● **DIRECTIONS FOR THIS TASK**
Report the count of lines in the entries below that contain "deeper", and leave out everything else.

● **EXCERPTED DATA**
══════════

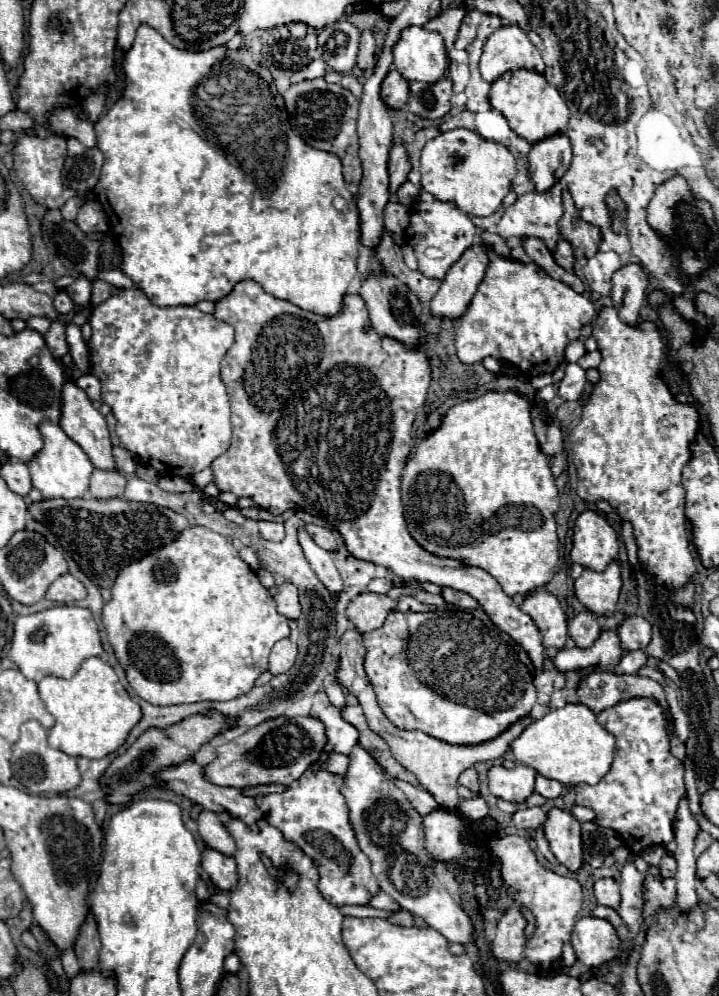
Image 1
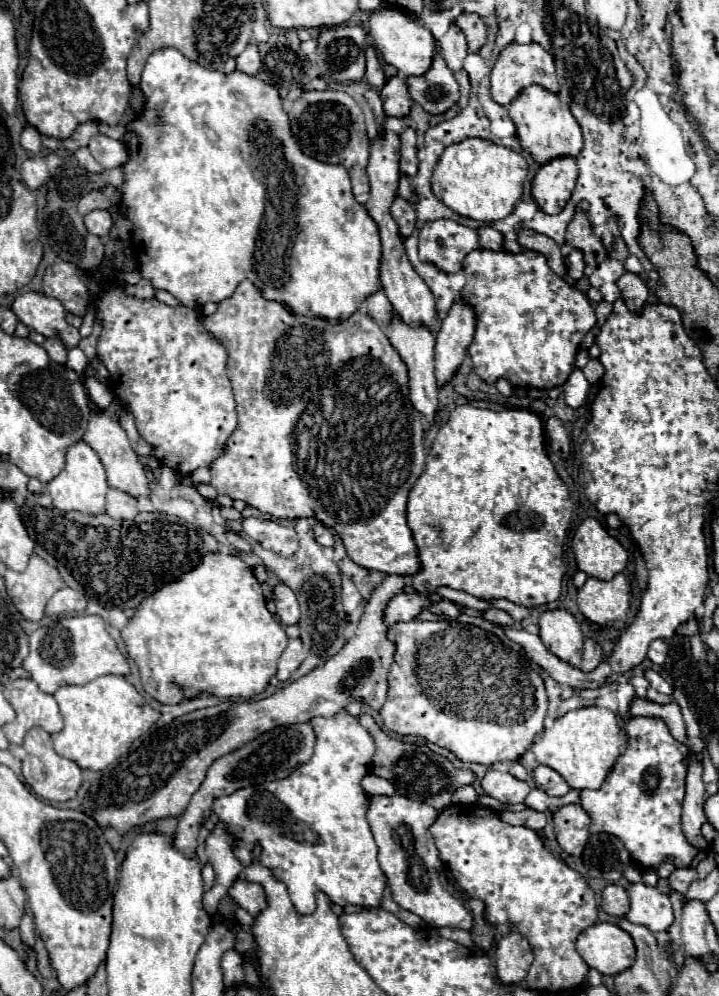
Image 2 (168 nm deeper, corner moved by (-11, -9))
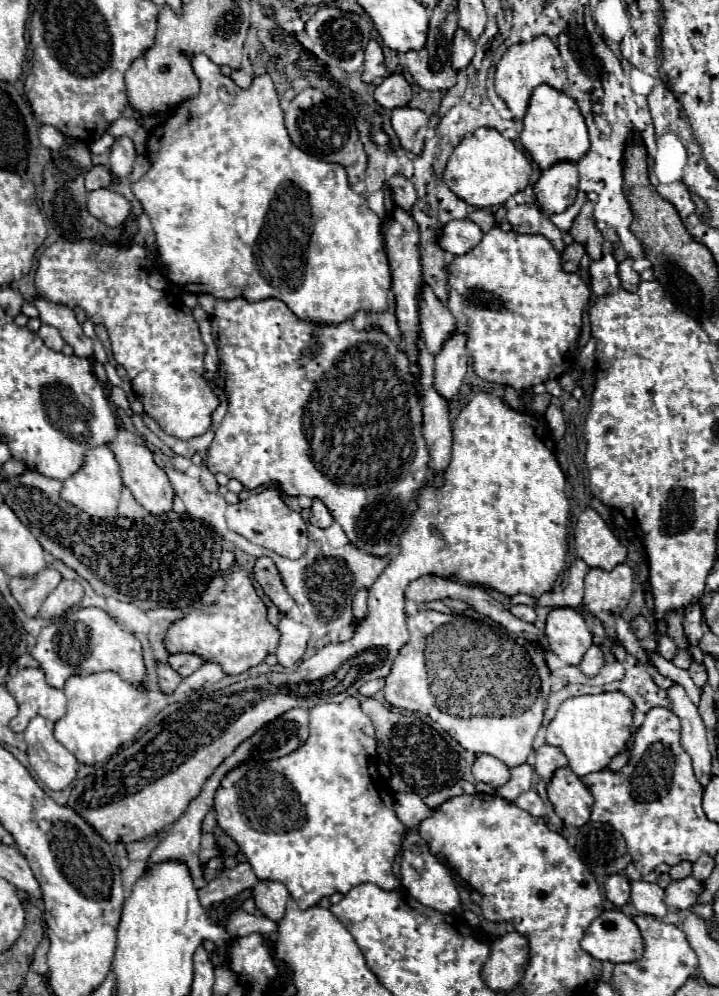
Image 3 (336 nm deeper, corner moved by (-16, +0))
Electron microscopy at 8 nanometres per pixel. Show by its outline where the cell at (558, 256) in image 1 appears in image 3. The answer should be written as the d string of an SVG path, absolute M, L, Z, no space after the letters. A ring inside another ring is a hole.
M572 242L570 246L564 248L562 252L562 268L566 272L576 272L580 266L580 260L584 256L584 246L580 246L578 242Z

══════════

● **RESPONSE TO THE EXERCISE**
2